Politik kann anstrengend sein. Für die Akteure ebenso wie für die Wähler. Ständig muss man sich mit ernsthaften Problemen auseinandersetzen, und wenn man sie schon nicht lösen kann – oder einem nicht wirklich an Lösungen gelegen ist – dann müssen zumindest komplizierte Reden über sie gehalten werden.
Tatsächlich muten die aktuellen Umstände nicht wirklich freundlich an. Der Sommer ist brütend heiß, der Klimawandel macht vor Luxemburg nicht halt. Unbescholtene Bürger werden zu Nationalfeiertag zu Gefährdern der Staatssicherheit erklärt, damit sie von den offiziellen Feierlichkeiten ausgeschlossen werden können. Die Mieten scheinen letztes Jahr einen Anstieg im zweistelligen Prozentbereich erfahren zu haben. Das Land wächst sich zu Tode – neu zugezogene Einwohner und Grenzgänger erhöhen unsere Tagesbevölkerung um rund 20.000 Menschen pro Jahr. Wenn’s gut läuft – und das soll es doch, oder?
Das ist leider alles Ernst. Ernst gemeint und ernst zu nehmen. Aber man soll die Menschen eben nicht mit negativer Berichterstattung überstrapazieren. Deshalb ist beim Filmfonds – der wieder einmal einige Millionen an Steuergeldern mehr erhalten soll – alles in Ordnung, von Veruntreuung von Geldern oder einem Buchhaltungsgebahren, das man in Westeuropa für ausgestorben hielt, kann keine Rede sein. Deshalb gibt es Sommerunterhaltung an jeder Ecke. Von Stadtstränden bis zu Straßenanimation und Konzerten auf jedem öffentlichen Platz, auf den mehr als zwei Biertische passen, wird alles angeboten. Hauptsache, man amüsiert sich.
Wem das dann alles noch nicht reicht, wird auch an brisanten Neuigkeiten einiges geboten. So zum Beispiel erfuhr die interessierte Weltöffentlichkeit kürzlich, dass eine bekannte schwedische Jugendliche – Schülerin ist sie gerade nicht mehr, weil man nach der Pflichtschulzeit eigentlich wirklich genug weiß – sich mit einem besonderen Segelboot auf den Weg in die Vereinigten Staaten machen wird. Dort wird sie wohl einem geneigten Publikum erzählen, man solle doch jetzt bitte wirklich Panik kriegen. Auf dem Weg dorthin wird sie bei ihrer epischen Atlantikquerung begleitet. Nicht nur von ihrem Vater, was bei Minderjährigen nicht unnatürlich ist, wenn sie sich Tausende Kilometer von der nächsten Küste entfernt aufhalten, sondern eben von einer Filmcrew, die den spannendsten Ausflug über den Atlantik seit dem von Christoph Kolumbus dokumentieren werden. Über dem Segelboot werden wahrscheinlich wundersame Transatlantikdrohnen mit Elektroantrieb den Törn übertragen.
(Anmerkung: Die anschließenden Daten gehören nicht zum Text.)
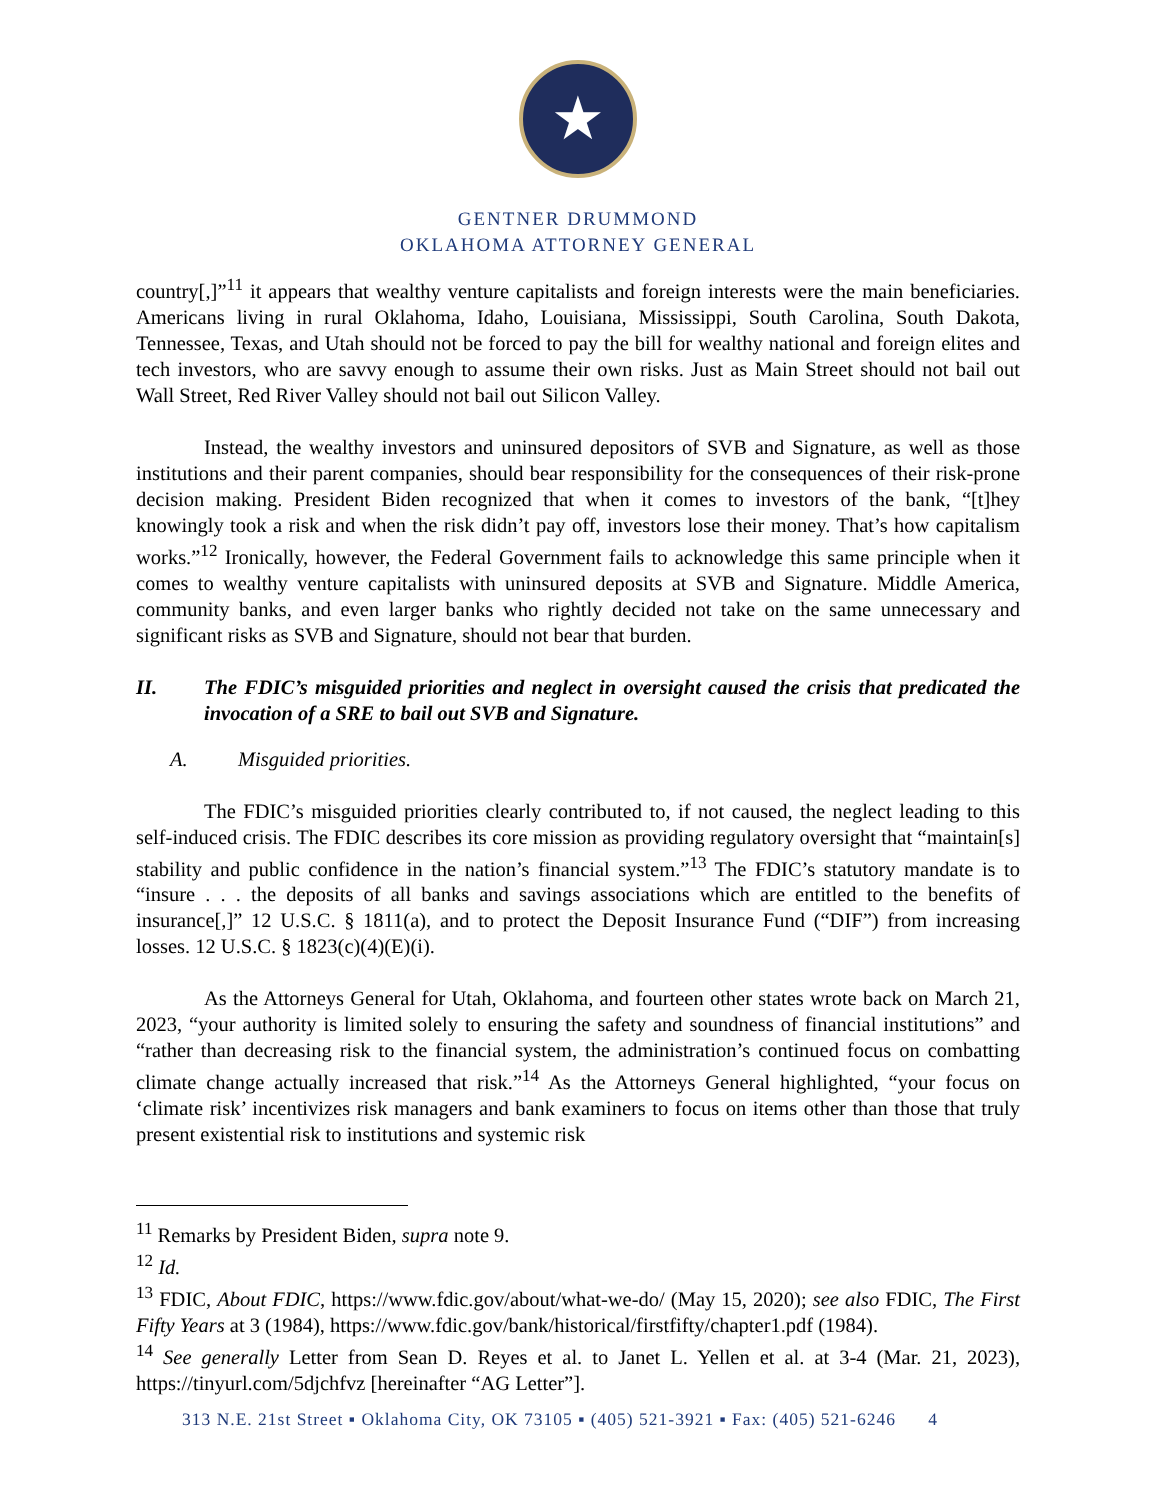★
GENTNER DRUMMOND
OKLAHOMA ATTORNEY GENERAL
country[,]”<sup>11</sup> it appears that wealthy venture capitalists and foreign interests were the main beneficiaries. Americans living in rural Oklahoma, Idaho, Louisiana, Mississippi, South Carolina, South Dakota, Tennessee, Texas, and Utah should not be forced to pay the bill for wealthy national and foreign elites and tech investors, who are savvy enough to assume their own risks. Just as Main Street should not bail out Wall Street, Red River Valley should not bail out Silicon Valley.
Instead, the wealthy investors and uninsured depositors of SVB and Signature, as well as those institutions and their parent companies, should bear responsibility for the consequences of their risk-prone decision making. President Biden recognized that when it comes to investors of the bank, “[t]hey knowingly took a risk and when the risk didn’t pay off, investors lose their money. That’s how capitalism works.”<sup>12</sup> Ironically, however, the Federal Government fails to acknowledge this same principle when it comes to wealthy venture capitalists with uninsured deposits at SVB and Signature. Middle America, community banks, and even larger banks who rightly decided not take on the same unnecessary and significant risks as SVB and Signature, should not bear that burden.
II. The FDIC’s misguided priorities and neglect in oversight caused the crisis that predicated the invocation of a SRE to bail out SVB and Signature.
A. Misguided priorities.
The FDIC’s misguided priorities clearly contributed to, if not caused, the neglect leading to this self-induced crisis. The FDIC describes its core mission as providing regulatory oversight that “maintain[s] stability and public confidence in the nation’s financial system.”<sup>13</sup> The FDIC’s statutory mandate is to “insure . . . the deposits of all banks and savings associations which are entitled to the benefits of insurance[,]” 12 U.S.C. § 1811(a), and to protect the Deposit Insurance Fund (“DIF”) from increasing losses. 12 U.S.C. § 1823(c)(4)(E)(i).
As the Attorneys General for Utah, Oklahoma, and fourteen other states wrote back on March 21, 2023, “your authority is limited solely to ensuring the safety and soundness of financial institutions” and “rather than decreasing risk to the financial system, the administration’s continued focus on combatting climate change actually increased that risk.”<sup>14</sup> As the Attorneys General highlighted, “your focus on ‘climate risk’ incentivizes risk managers and bank examiners to focus on items other than those that truly present existential risk to institutions and systemic risk
<sup>11</sup> Remarks by President Biden, supra note 9.
<sup>12</sup> Id.
<sup>13</sup> FDIC, About FDIC, https://www.fdic.gov/about/what-we-do/ (May 15, 2020); see also FDIC, The First Fifty Years at 3 (1984), https://www.fdic.gov/bank/historical/firstfifty/chapter1.pdf (1984).
<sup>14</sup> See generally Letter from Sean D. Reyes et al. to Janet L. Yellen et al. at 3-4 (Mar. 21, 2023), https://tinyurl.com/5djchfvz [hereinafter “AG Letter”].
313 N.E. 21st Street ▪ Oklahoma City, OK 73105 ▪ (405) 521-3921 ▪ Fax: (405) 521-6246 4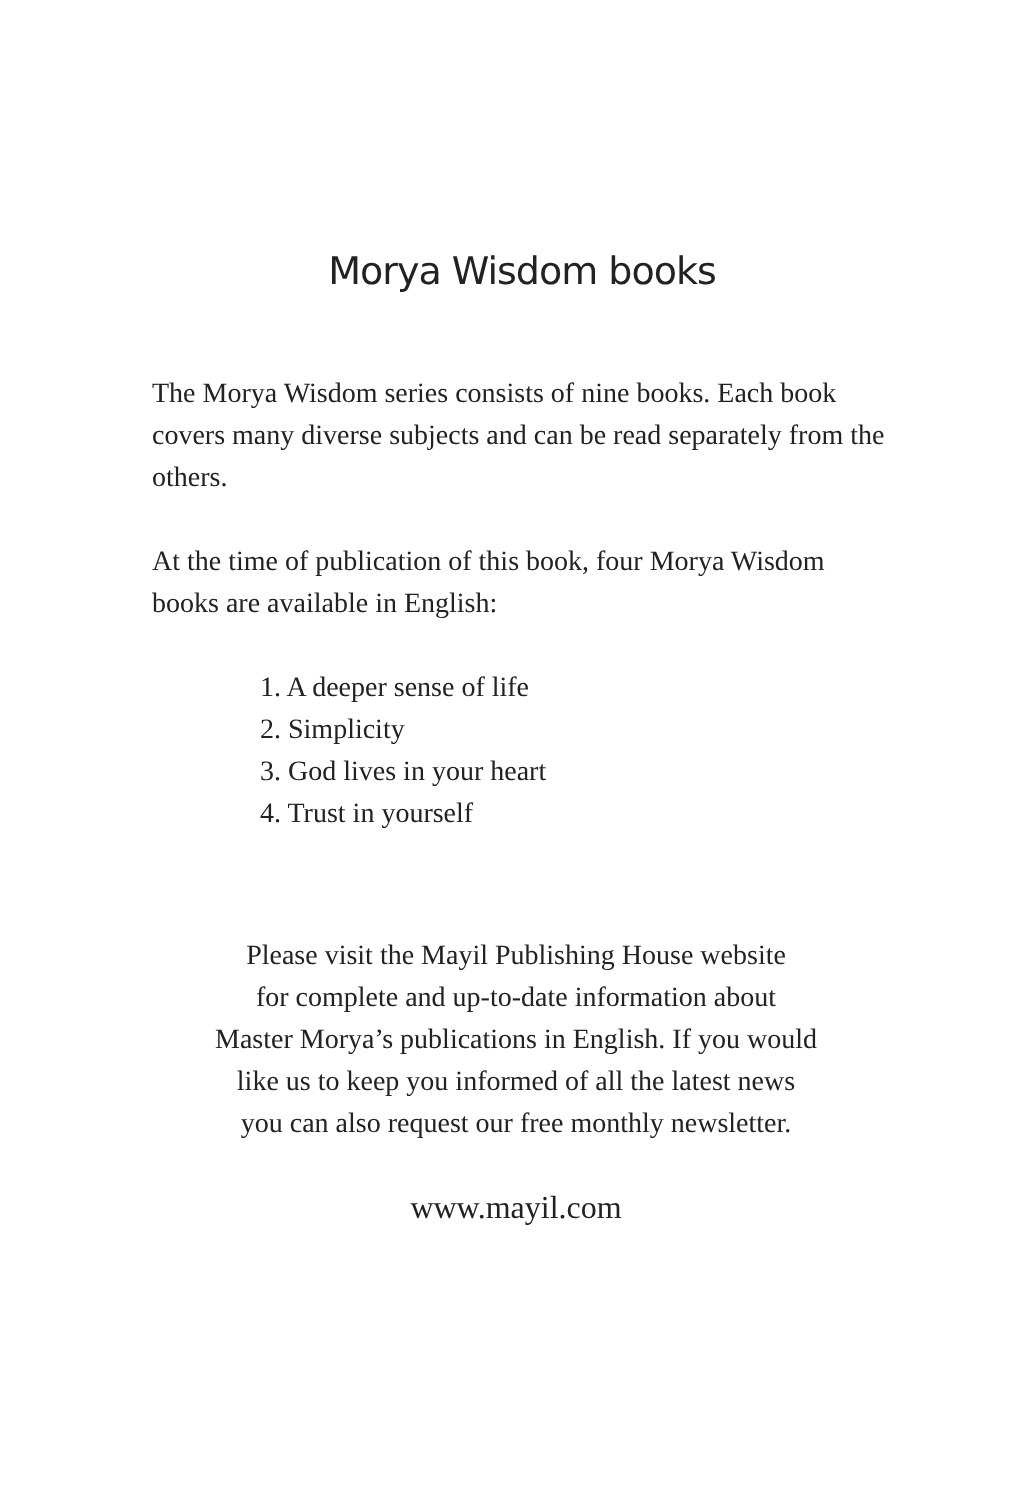Morya Wisdom books
The Morya Wisdom series consists of nine books. Each book covers many diverse subjects and can be read separately from the others.
At the time of publication of this book, four Morya Wisdom books are available in English:
1. A deeper sense of life
2. Simplicity
3. God lives in your heart
4. Trust in yourself
Please visit the Mayil Publishing House website
for complete and up-to-date information about
Master Morya’s publications in English. If you would
like us to keep you informed of all the latest news
you can also request our free monthly newsletter.
www.mayil.com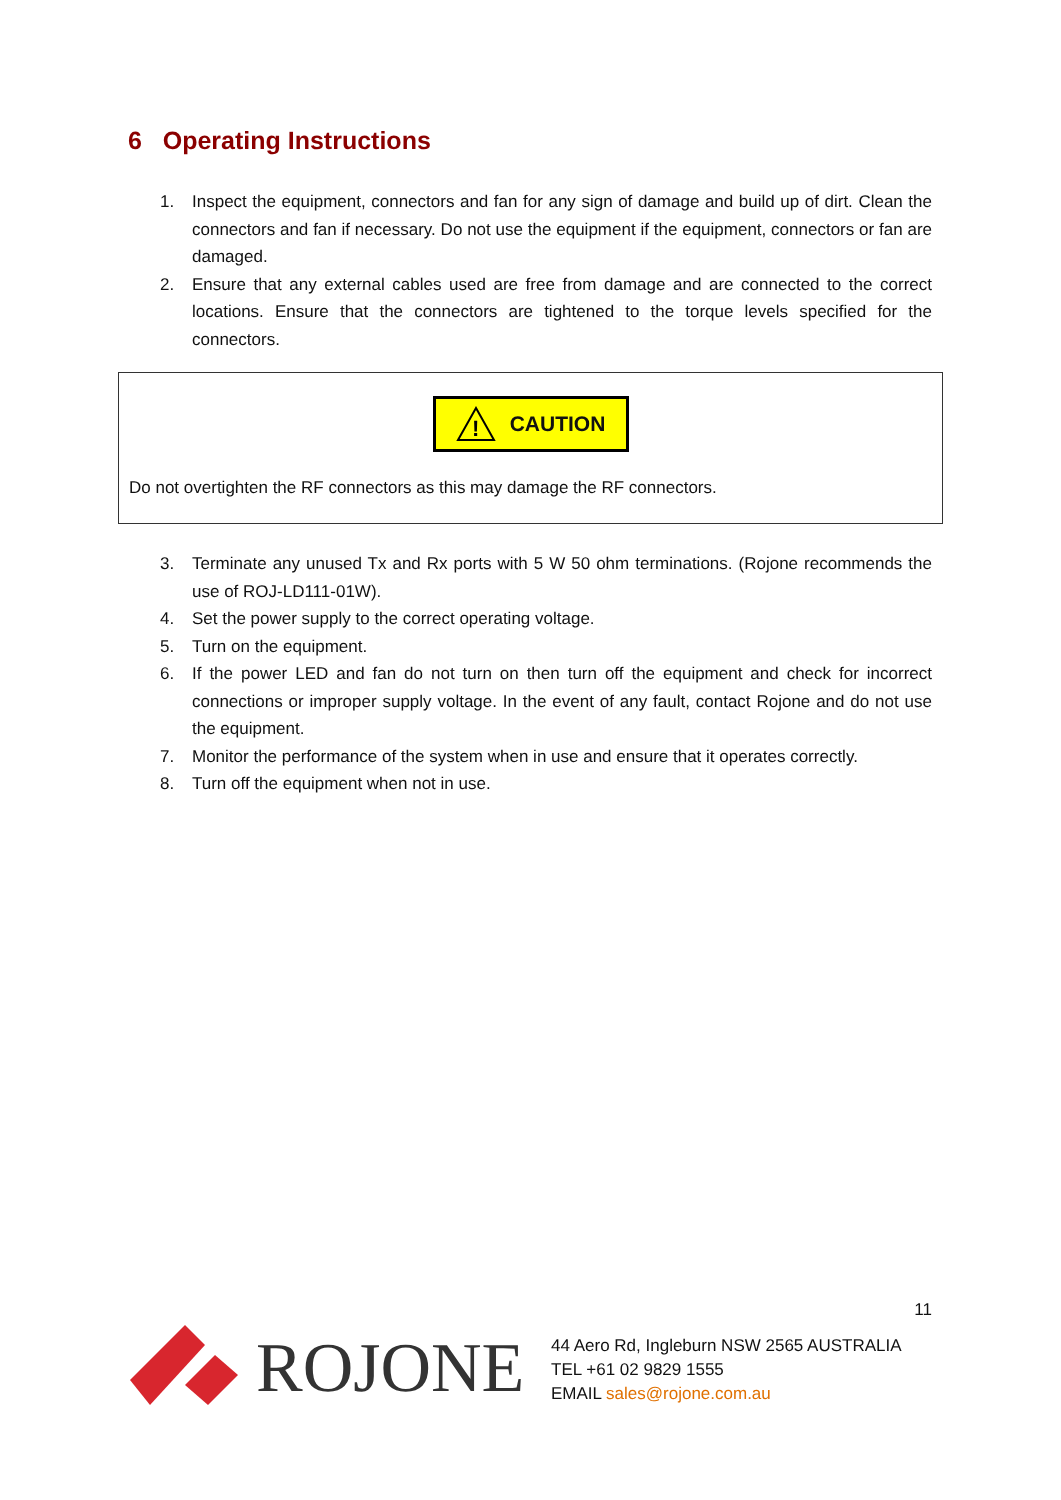6 Operating Instructions
1. Inspect the equipment, connectors and fan for any sign of damage and build up of dirt. Clean the connectors and fan if necessary. Do not use the equipment if the equipment, connectors or fan are damaged.
2. Ensure that any external cables used are free from damage and are connected to the correct locations. Ensure that the connectors are tightened to the torque levels specified for the connectors.
!
CAUTION
Do not overtighten the RF connectors as this may damage the RF connectors.
3. Terminate any unused Tx and Rx ports with 5 W 50 ohm terminations. (Rojone recommends the use of ROJ-LD111-01W).
4. Set the power supply to the correct operating voltage.
5. Turn on the equipment.
6. If the power LED and fan do not turn on then turn off the equipment and check for incorrect connections or improper supply voltage. In the event of any fault, contact Rojone and do not use the equipment.
7. Monitor the performance of the system when in use and ensure that it operates correctly.
8. Turn off the equipment when not in use.
11
ROJONE
44 Aero Rd, Ingleburn NSW 2565 AUSTRALIA
TEL +61 02 9829 1555
EMAIL sales@rojone.com.au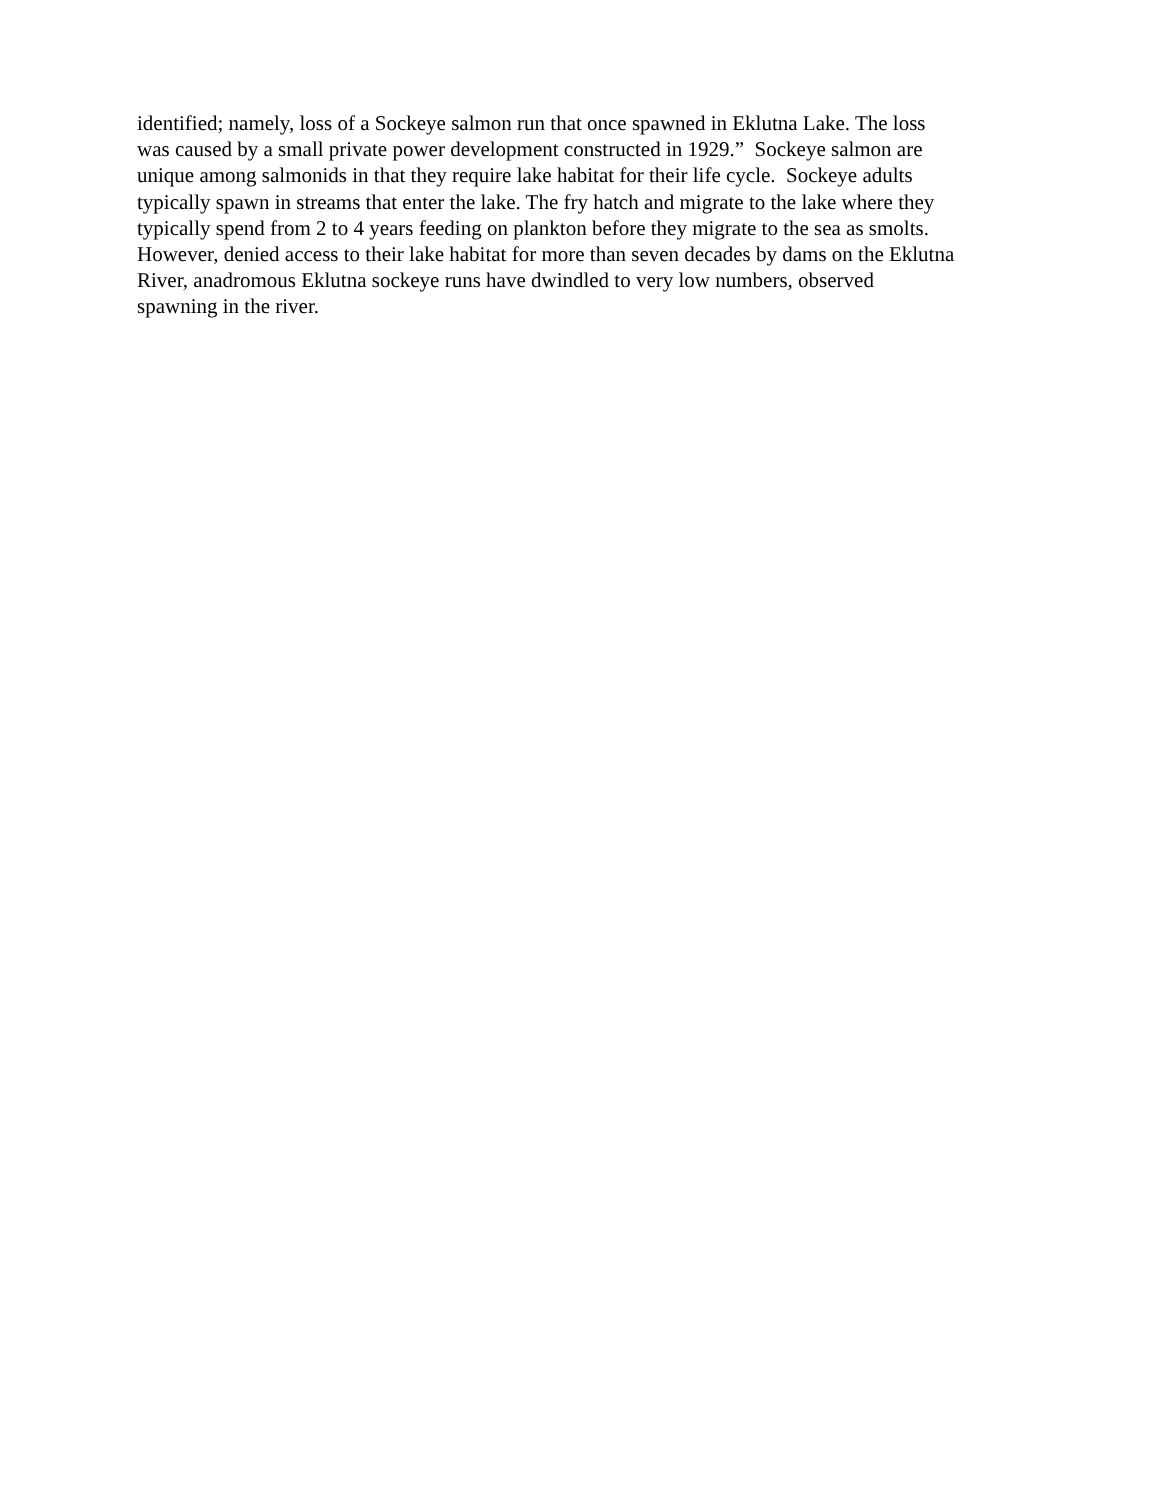identified; namely, loss of a Sockeye salmon run that once spawned in Eklutna Lake. The loss
was caused by a small private power development constructed in 1929.” Sockeye salmon are
unique among salmonids in that they require lake habitat for their life cycle. Sockeye adults
typically spawn in streams that enter the lake. The fry hatch and migrate to the lake where they
typically spend from 2 to 4 years feeding on plankton before they migrate to the sea as smolts.
However, denied access to their lake habitat for more than seven decades by dams on the Eklutna
River, anadromous Eklutna sockeye runs have dwindled to very low numbers, observed
spawning in the river.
Wenn das alles im Endeffekt dazu beiträgt, dass die Kohlendioxidemissionen fallen und die Welt sich vor der Klimakatastrophe retten kann, umso besser. Vielleicht hätten es ein paar Steuern und Abgaben auch getan. Vielleicht könnte man ja auch – oder gerade? – in Luxemburg endlich eine ökologische Steuerreform in Angriff nehmen, und wenn man schon dabei ist, auch die völlig aus allen Rudern gelaufene Immobilienspekulation gleich mitbehandeln. Das ist aber alles wenig spektakulär und riskiert auch noch, Wähler zu vergrätzen.
Dann doch lieber Greta über den Atlantik begleiten. Besser, man denkt über die eigentlichen Probleme und deren Lösungen nicht so viel nach. Und irgendeine Band wird wohl bei einem der unzähligen Musikfestivals der Saison trällern: Let me entertain you.